Martinez was forced to confront what Benthic had been telling him all along, that his quest for vengeance was hollow and would bring him no satisfaction. It was at this lowest moment, when he was finally ready to listen, that his "dark companion" revealed his true face and nature. Cave Jaguar explained to his distant descendant that he'd been sent back from the Netherworld not to seek vengeance, but to be a force for justice, and to complete a career of service which had been ended almost before it began. Which means that Juan has at least forty more years to go before he can "retire"...

Death's Domain

Martinez had been on the Peregrine Island beat for a few months when Captain Nolan asked him to check out a series of unusual suicides, the sort of "weird" cases that Martinez seemed to excel at. The investigation led him to Astoria, which had recently fallen even further into darkness. Juan threw himself at what he found there with his usual boldness, trusting in his supernatural abilities, only to find that the foes he faced were just as supernatural and just as powerful. He got in over his head, again... and this time, two innocents died.

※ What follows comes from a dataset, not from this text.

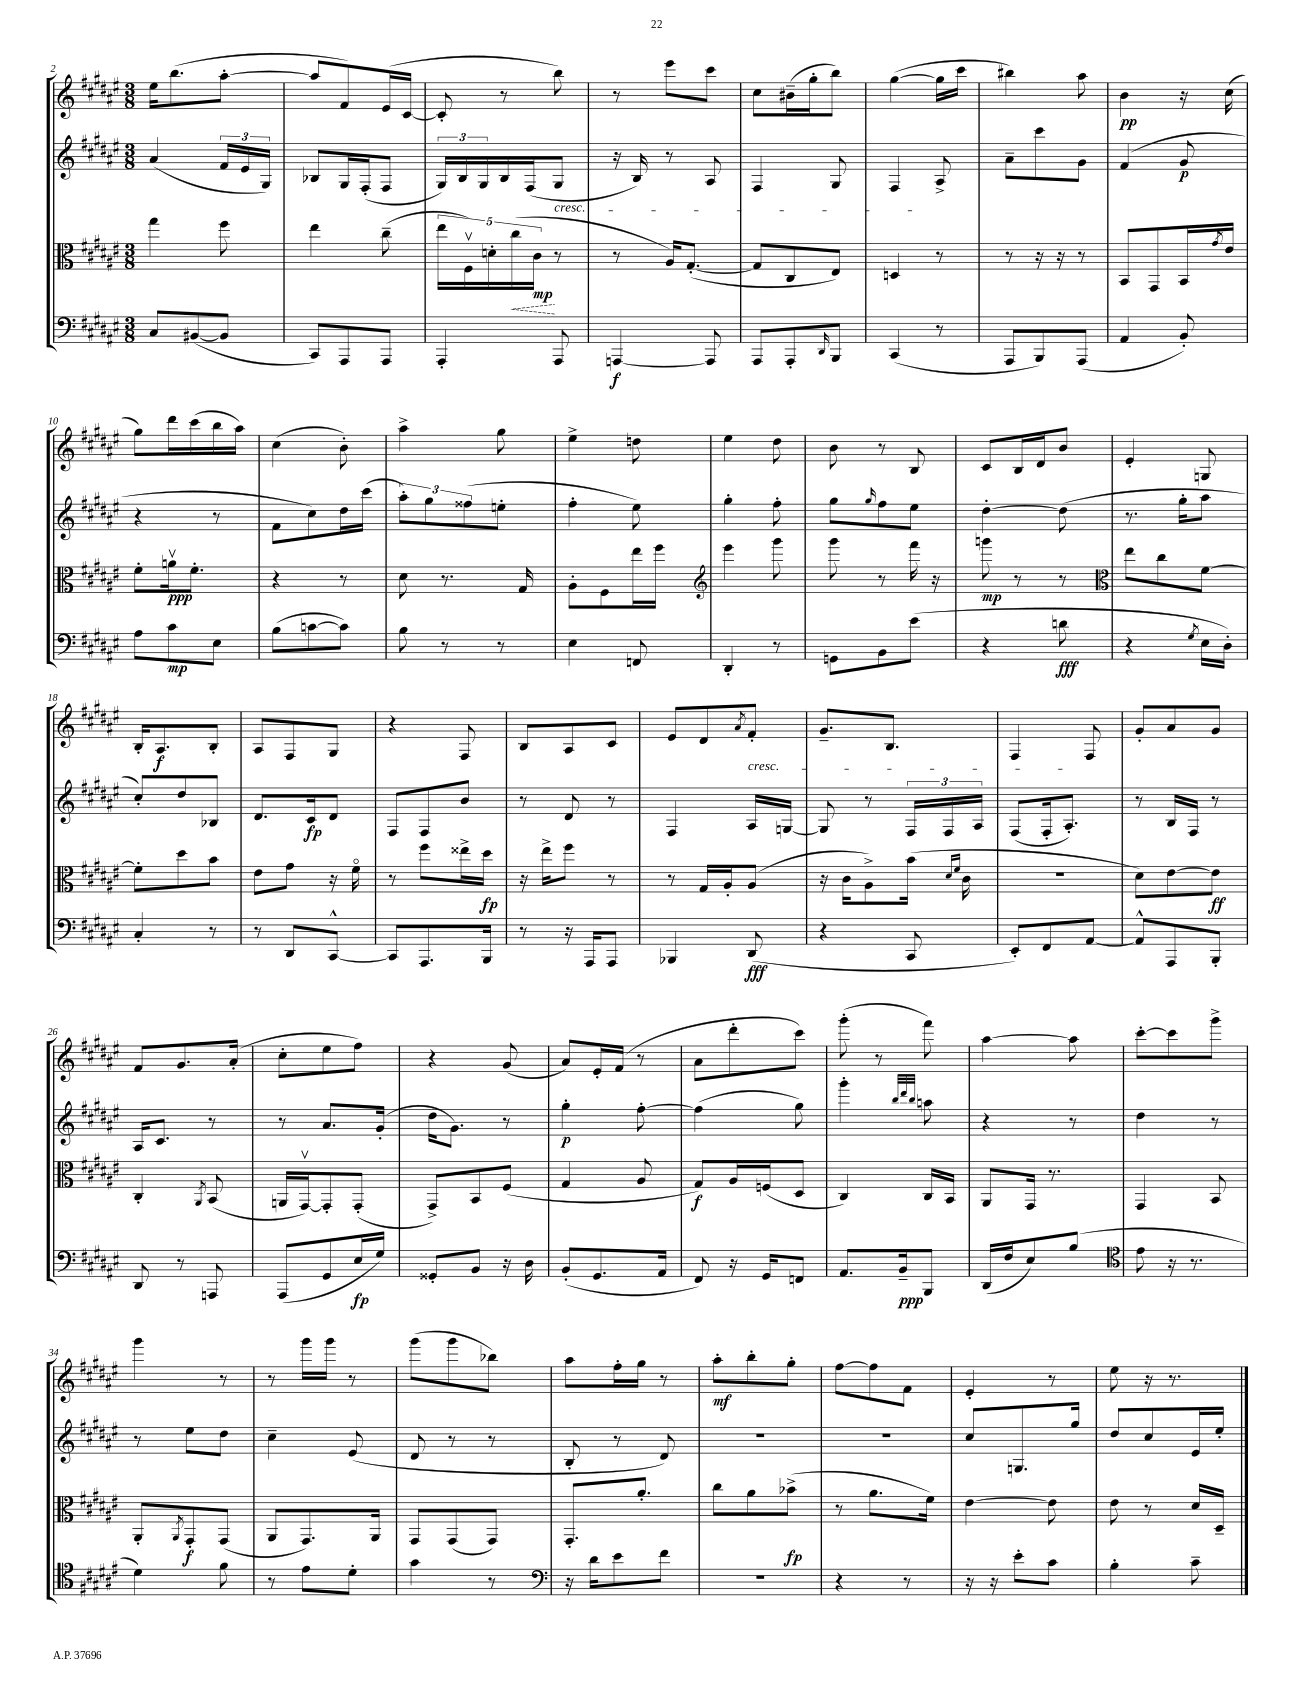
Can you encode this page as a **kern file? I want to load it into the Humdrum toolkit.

The only thing that kept him from succumbing to despair (a very bad thing to do in Astoria) was the wise counsel of Cave Jaguar, who took him from that place and sent him on a vision quest through the Netherworld itself. Juan learned patience, confronted and accepted his fears and doubts, and finally got a chance to apologize to the shades of those he'd failed to save. Armed with new determination and a greater understanding of his own abilities, Juan helped Dream Doctor and other heroes re-seal Mot and put an end to Diabolique, once and for all.

Martinez now divides his time between patrolling Peregrine (his "day job") and dealing with the remaining followers of the Pantheon and other dangers in Astoria.